Everyone, looking back what are the dumbest purchases made by the BS after finding out and going through divorce?

I have see "got a dog". I just bought snow skies and I live in a desert.


----------



## GusPolinski (Jan 21, 2014)

Hmm... let's see...

* Wedding dress
* Wedding rings
* Wedding cake

Wait... what?!? :lol: :rofl:

ETA: Just realized that you mentioned AFTER proceeding w/ divorce...


----------



## X-B (Jul 25, 2013)

Not going through the divorce but I bought a set of Air Flow Research heads and a BDS blower for my street rod project. Most people may not know what that means but I didn't buy them before because I didn't want to pi$$ her off buy spending that much before.


----------



## IIJokerII (Apr 7, 2014)

I bought into her bullsh1t, which cost less than the lawyer but oh so worth it.


----------



## 2ntnuf (Jul 14, 2012)

Truly, nothing.


----------



## roostr (Oct 20, 2012)

A $3000 diamond ring on Valentines Day, during her affair, which of course I wasnt aware of until a couple of weeks later, still bothers me. This was truly a dumb purchase.


----------



## Eleftherios (Aug 15, 2013)

X-B said:


> Not going through the divorce but I bought a set of Air Flow Research heads and a BDS blower for my street rod project. Most people may not know what that means but I didn't buy them before because I didn't want to pi$$ her off buy spending that much before.

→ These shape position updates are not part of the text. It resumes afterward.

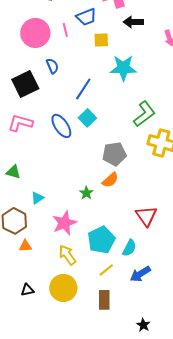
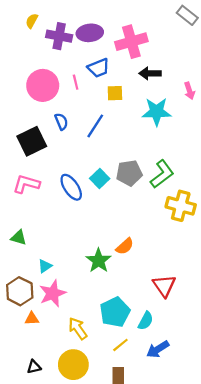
cyan star: (123, 68) -> (157, 112), moved
blue line: (83, 89) -> (95, 126), moved
gray pentagon: (114, 154) -> (129, 173), moved
green star: (86, 193) -> (99, 261), size x1.6
pink star: (64, 223) -> (53, 293), moved

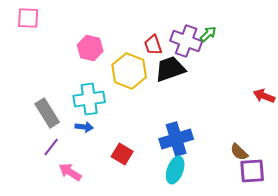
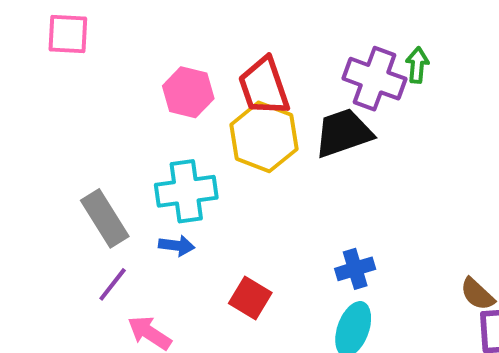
green arrow: (208, 34) -> (417, 65), turned -42
red trapezoid: (153, 45) -> (264, 86), moved, size x1.5
blue cross: (176, 139) -> (355, 269), size x0.6

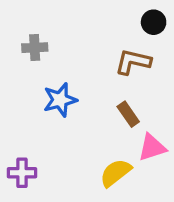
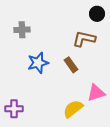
brown rectangle: (128, 114) -> (71, 65), moved

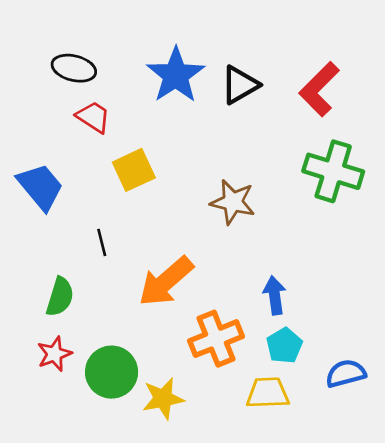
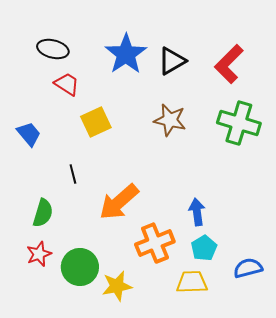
blue trapezoid: (40, 187) -> (29, 134), size x0.7
brown star: (233, 202) -> (170, 120), moved

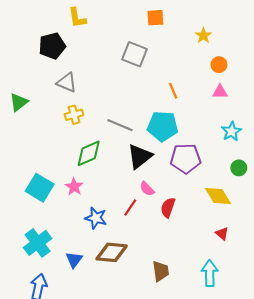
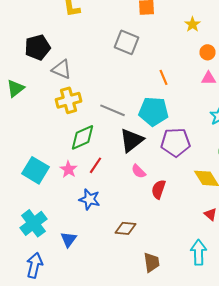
black pentagon: (52, 46) -> (38, 47), moved
yellow cross: (74, 115) -> (68, 100), size x1.4
red line: (130, 208) -> (96, 165), moved
brown diamond: (112, 252) -> (126, 228), moved, size x0.7
brown trapezoid: (161, 271) -> (152, 262), moved

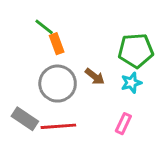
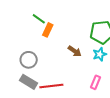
orange rectangle: (57, 44) -> (48, 30), turned 48
gray circle: (58, 84) -> (29, 60), moved, size x0.7

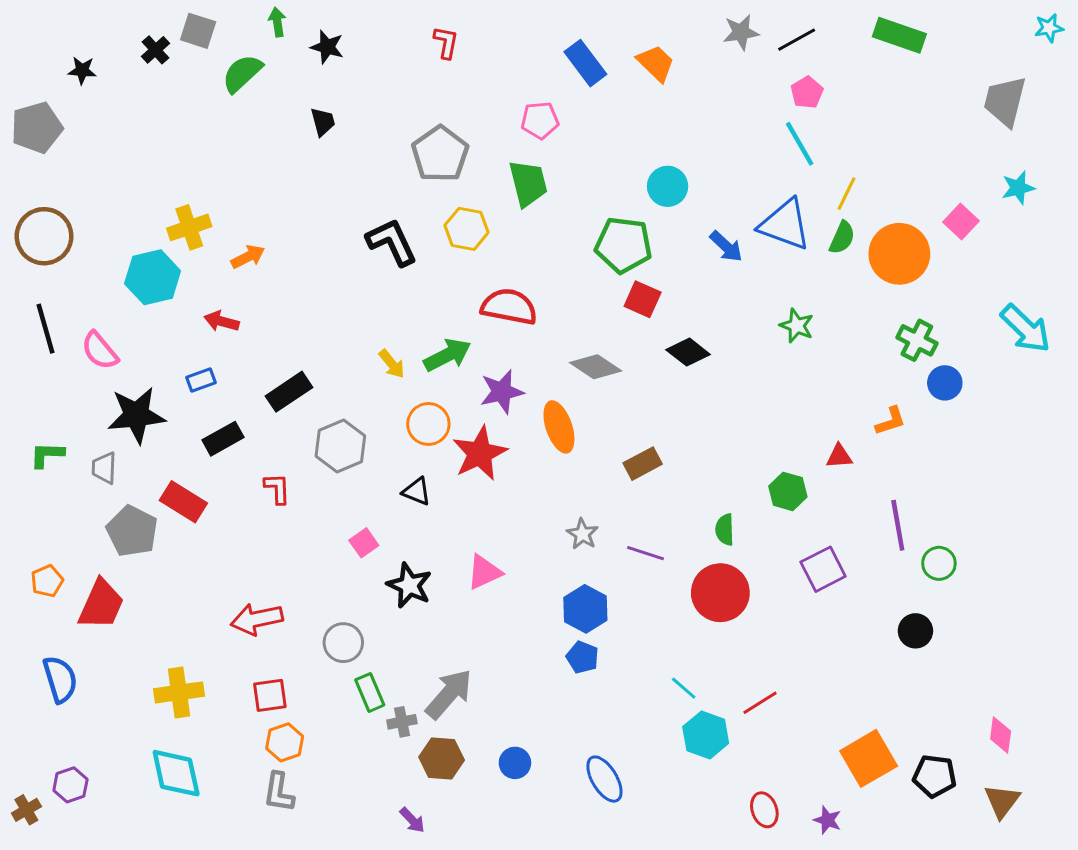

Now you'll be able to escape even faster


----------



## SamuraiJack (May 30, 2014)

Well, She was asking for money for the household account . she wanted 4000 and I gave her 10000 just because I could.

She announced a few weeks later.


----------



## MarriedDude (Jun 21, 2014)

My dad has been married 6 times....including my mother, that was #1.....with each of them

Wait for it.....

at most 6 months -at least 2 weeks - - - -before starting to divorce them.......

Bought them houses and cars. 

every time it's been like WTF???? as soon as he goes house shopping----I know the end is near.


----------



## Tikori (Dec 28, 2014)

MarriedDude said:


> My dad has been married 6 times....including my mother, that was #1.....with each of them
> 
> Wait for it.....
> 
> ...


This would almost be funny if it weren't so sad. Is he still married to #6?

Also not getting divorced, but I bought into his lies for way too long. Definitely the dumbest purchase of all.


----------